Reporting and Accountability

Schools must adhere to strict reporting and accountability measures regarding the Revolving Fund.

  • Transaction Recording: All transactions must be documented in government books, following Commission on Audit regulations.
  • Quarterly Reports: Schools must submit quarterly financial reports to the Ministry of the Budget via Regional Offices.
  • Penalties for Non-compliance: The Minister of the Budget can suspend or cancel the fund arrangement for schools that fail to comply with reporting requirements.

Fund Utilization and Compensation

Regulations specify the utilization of the Revolving Fund and limitations on compensation.

  • Use of Fund:
    • Income from the fund can also support regular academic programs.
    • Advances from customers can initiate operations of the Revolving Fund.
  • Compensation Restrictions:
    • Honoraria and compensation cannot be paid to personnel outside the school or to those not directly involved in production activities.
    • Rates of compensation must be approved by the Minister of the Budget.

Operational Guidelines

Specific guidelines govern the operations of manufacturing activities within schools.

  • First Year Expenditures: Operating and maintenance funds may cover initial manufacturing costs during the first year.
  • Product Pricing:
    • Products cannot be sold to private parties below the prices charged to government agencies.
    • Sales prices must cover costs including raw materials, labor, and overhead.
  • Approval for Equipment Purchases: Any purchases of vehicles or equipment from the fund must comply with existing approval mechanisms (referencing LOIMP No. 29).

Preventive Measures

Measures are outlined to prevent misuse of school resources.

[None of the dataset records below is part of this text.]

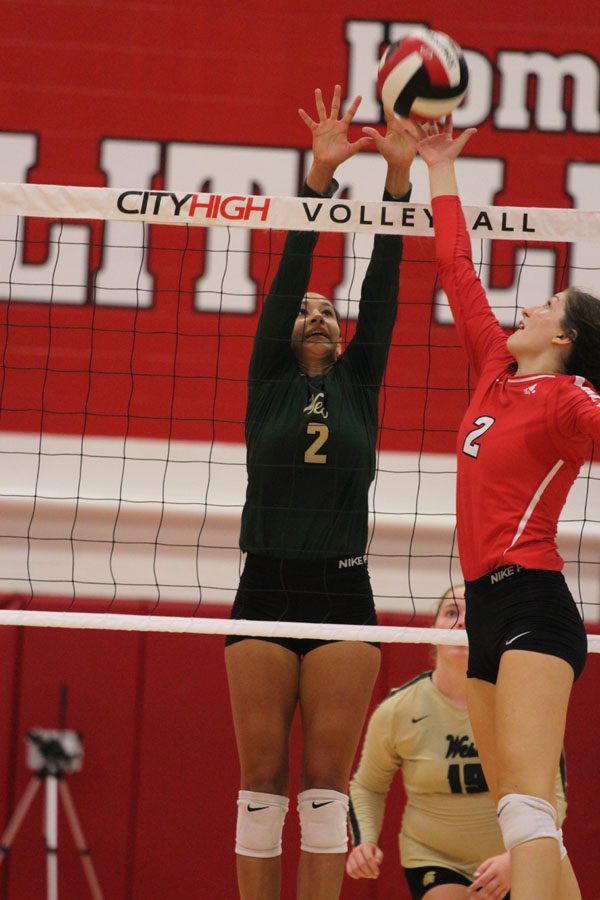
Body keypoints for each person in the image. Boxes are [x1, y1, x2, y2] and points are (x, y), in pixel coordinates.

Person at [224, 85, 416, 900]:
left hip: (341, 589)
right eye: (303, 311)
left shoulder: (360, 384)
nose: (315, 315)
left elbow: (383, 283)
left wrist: (398, 181)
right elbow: (290, 273)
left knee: (325, 789)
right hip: (263, 581)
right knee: (262, 786)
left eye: (326, 313)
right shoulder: (266, 380)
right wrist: (319, 179)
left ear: (341, 336)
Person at [400, 115, 600, 900]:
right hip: (483, 604)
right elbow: (456, 269)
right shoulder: (493, 369)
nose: (530, 307)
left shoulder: (568, 398)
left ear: (569, 336)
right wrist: (438, 167)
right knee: (520, 809)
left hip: (534, 604)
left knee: (526, 807)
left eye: (548, 304)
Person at [346, 585, 567, 900]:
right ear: (433, 630)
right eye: (451, 612)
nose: (462, 623)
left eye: (473, 614)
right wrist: (364, 840)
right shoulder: (400, 709)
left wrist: (517, 857)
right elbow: (368, 785)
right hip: (434, 858)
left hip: (516, 853)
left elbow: (554, 797)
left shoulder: (522, 707)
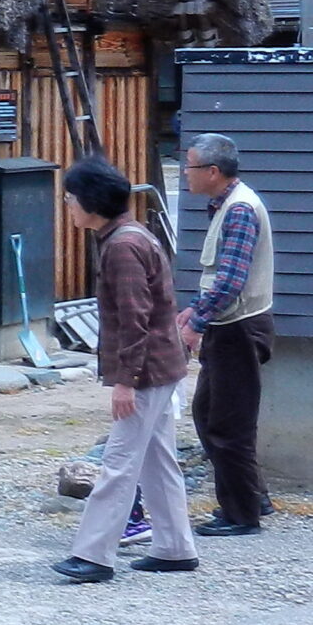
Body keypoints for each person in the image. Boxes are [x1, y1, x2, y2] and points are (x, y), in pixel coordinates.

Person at [53, 156, 198, 583]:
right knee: (158, 460)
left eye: (71, 199)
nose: (69, 206)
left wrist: (125, 382)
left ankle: (94, 555)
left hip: (147, 371)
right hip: (161, 365)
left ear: (91, 202)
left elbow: (135, 317)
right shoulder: (130, 236)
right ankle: (174, 547)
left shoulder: (121, 246)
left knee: (119, 461)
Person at [178, 131, 275, 537]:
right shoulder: (227, 204)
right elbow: (221, 278)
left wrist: (194, 324)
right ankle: (253, 496)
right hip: (229, 324)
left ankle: (242, 514)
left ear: (213, 172)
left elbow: (231, 280)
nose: (185, 173)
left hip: (237, 326)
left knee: (229, 424)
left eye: (190, 167)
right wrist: (197, 311)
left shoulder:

  • Preventing Misuse: The Commission on Audit and the Minister of Education and Culture are tasked with preventing school facilities from being used for private enterprises.

Key Takeaways

  • The Letter of Instructions No. 1026 establishes a framework for enhancing productivity in national vocational schools through a Revolving Fund.
  • Schools are empowered to retain and utilize income from manufactured products, with strict guidelines for expenditures, reporting, and accountability.
  • Compensation for personnel involved in production activities is regulated and requires approval.
  • Schools must comply with pricing regulations and preventive measures to ensure proper use of resources.